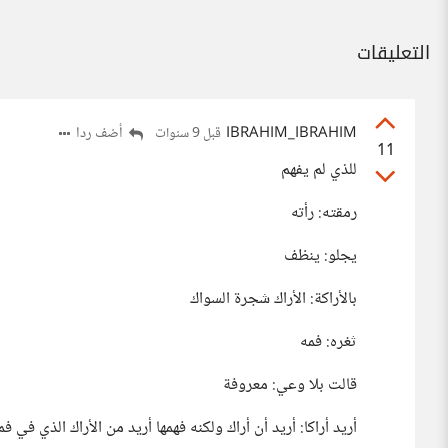
التعليقات
IBRAHIM_IBRAHIM
أضف ردا
قبل 9 سنوات
11
للذي لم يفهم
رمقته: رأته
يجلو: ينظف
بالأراكة: الأراك شجرة السواك
ثغره: فمه
قالت بلا وعي: معروفة
أريد أراكا: أريد أن أراك ولكنه فهمها أريد من الأراك الذي في ف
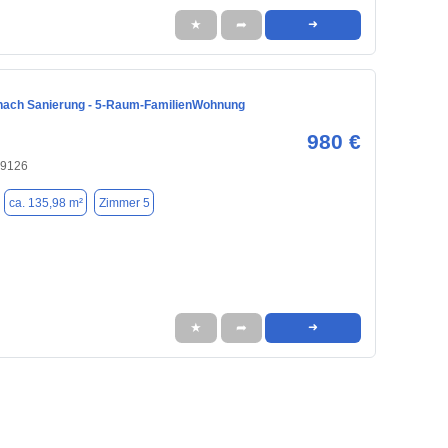
★
➦
➜
nach Sanierung - 5-Raum-FamilienWohnung
980 €
09126
ca. 135,98 m²
Zimmer 5
★
➦
➜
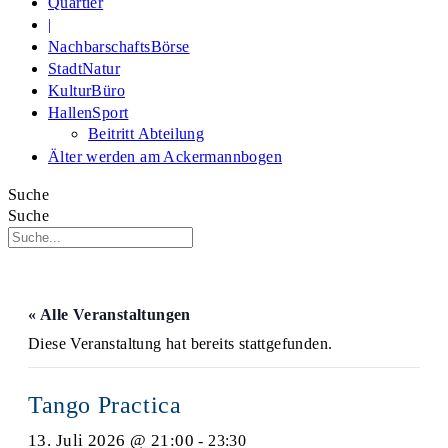
Quartier
|
NachbarschaftsBörse
StadtNatur
KulturBüro
HallenSport
Beitritt Abteilung
Älter werden am Ackermannbogen
Suche
Suche
« Alle Veranstaltungen
Diese Veranstaltung hat bereits stattgefunden.
Tango Practica
13. Juli 2026 @ 21:00
-
23:30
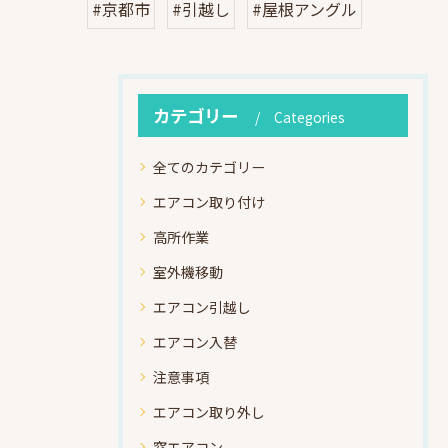
#京都市
#引越し
#屋根アングル
カテゴリー
Categories
全てのカテゴリー
エアコン取り付け
高所作業
室外機移動
エアコン引越し
エアコン入替
注意事項
エアコン取り外し
窓エアコン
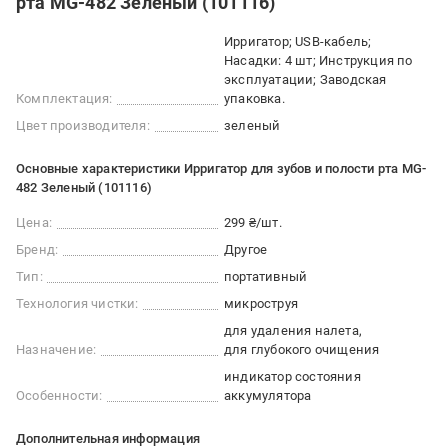
рта MG-482 Зеленый (101116)
Ирригатор; USB-кабель;
Насадки: 4 шт; Инструкция по
эксплуатации; Заводская
Комплектация:
упаковка.
Цвет производителя:
зеленый
Основные характеристики Ирригатор для зубов и полости рта MG-
482 Зеленый (101116)
Цена:
299 ₴/шт.
Бренд:
Другое
Тип:
портативный
Технология чистки:
микроструя
для удаления налета
Назначение:
для глубокого очищения
индикатор состояния
Особенности:
аккумулятора
Дополнительная информация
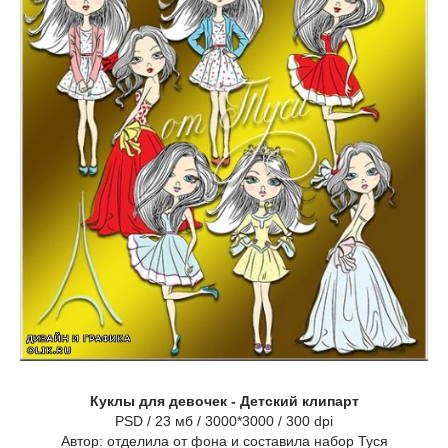
Куклы для девочек - Детский клипарт
PSD / 23 мб / 3000*3000 / 300 dpi
Автор: отделила от фона и составила набор Туся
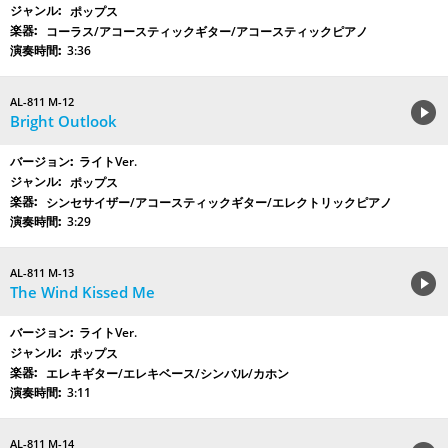
ポップス
コーラス/アコースティックギター/アコースティックピアノ
3:36
AL-811 M-12
Bright Outlook
ライトVer.
ポップス
シンセサイザー/アコースティックギター/エレクトリックピアノ
3:29
AL-811 M-13
The Wind Kissed Me
ライトVer.
ポップス
エレキギター/エレキベース/シンバル/カホン
3:11
AL-811 M-14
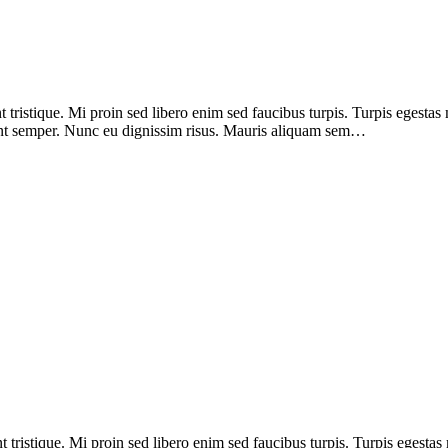
nt tristique. Mi proin sed libero enim sed faucibus turpis. Turpis egest
sent semper. Nunc eu dignissim risus. Mauris aliquam sem…
 tristique. Mi proin sed libero enim sed faucibus turpis. Turpis egesta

....................

**TASK DESCRIPTION**: Lay out the text read from every record as a numbered list, one line per item, skipping any blank lines. Leave the pictures out of the answer.

**FINAL ANSWER**:
1. التعليقات
2. IBRAHIM_IBRAHIM
3. أضف ردا
4. قبل 9 سنوات
5. 11
6. للذي لم يفهم
7. رمقته: رأته
8. يجلو: ينظف
9. بالأراكة: الأراك شجرة السواك
10. ثغره: فمه
11. قالت بلا وعي: معروفة
12. أريد أراكا: أريد أن أراك ولكنه فهمها أريد من الأراك الذي في ف
13. ★
14. ➦
15. ➜
16. nach Sanierung - 5-Raum-FamilienWohnung
17. 980 €
18. 09126
19. ca. 135,98 m²
20. Zimmer 5
21. ★
22. ➦
23. ➜
24. Quartier
25. |
26. NachbarschaftsBörse
27. StadtNatur
28. KulturBüro
29. HallenSport
30. Beitritt Abteilung
31. Älter werden am Ackermannbogen
32. Suche
33. Suche
34. « Alle Veranstaltungen
35. Diese Veranstaltung hat bereits stattgefunden.
36. Tango Practica
37. 13. Juli 2026 @ 21:00
38. -
39. 23:30
40. #京都市
41. #引越し
42. #屋根アングル
43. カテゴリー
44. Categories
45. 全てのカテゴリー
46. エアコン取り付け
47. 高所作業
48. 室外機移動
49. エアコン引越し
50. エアコン入替
51. 注意事項
52. エアコン取り外し
53. 窓エアコン
54. рта MG-482 Зеленый (101116)
55. Ирригатор; USB-кабель;
56. Насадки: 4 шт; Инструкция по
57. эксплуатации; Заводская
58. Комплектация:
59. упаковка.
60. Цвет производителя:
61. зеленый
62. Основные характеристики Ирригатор для зубов и полости рта MG-
63. 482 Зеленый (101116)
64. Цена:
65. 299 ₴/шт.
66. Бренд:
67. Другое
68. Тип:
69. портативный
70. Технология чистки:
71. микроструя
72. для удаления налета
73. Назначение:
74. для глубокого очищения
75. индикатор состояния
76. Особенности:
77. аккумулятора
78. Дополнительная информация
79. Куклы для девочек - Детский клипарт
80. PSD / 23 мб / 3000*3000 / 300 dpi
81. Автор: отделила от фона и составила набор Туся
82. ポップス
83. コーラス/アコースティックギター/アコースティックピアノ
84. 3:36
85. AL-811 M-12
86. Bright Outlook
87. ライトVer.
88. ポップス
89. シンセサイザー/アコースティックギター/エレクトリックピアノ
90. 3:29
91. AL-811 M-13
92. The Wind Kissed Me
93. ライトVer.
94. ポップス
95. エレキギター/エレキベース/シンバル/カホン
96. 3:11
97. AL-811 M-14
98. nt tristique. Mi proin sed libero enim sed faucibus turpis. Turpis egest
99. sent semper. Nunc eu dignissim risus. Mauris aliquam sem…
100.  tristique. Mi proin sed libero enim sed faucibus turpis. Turpis egesta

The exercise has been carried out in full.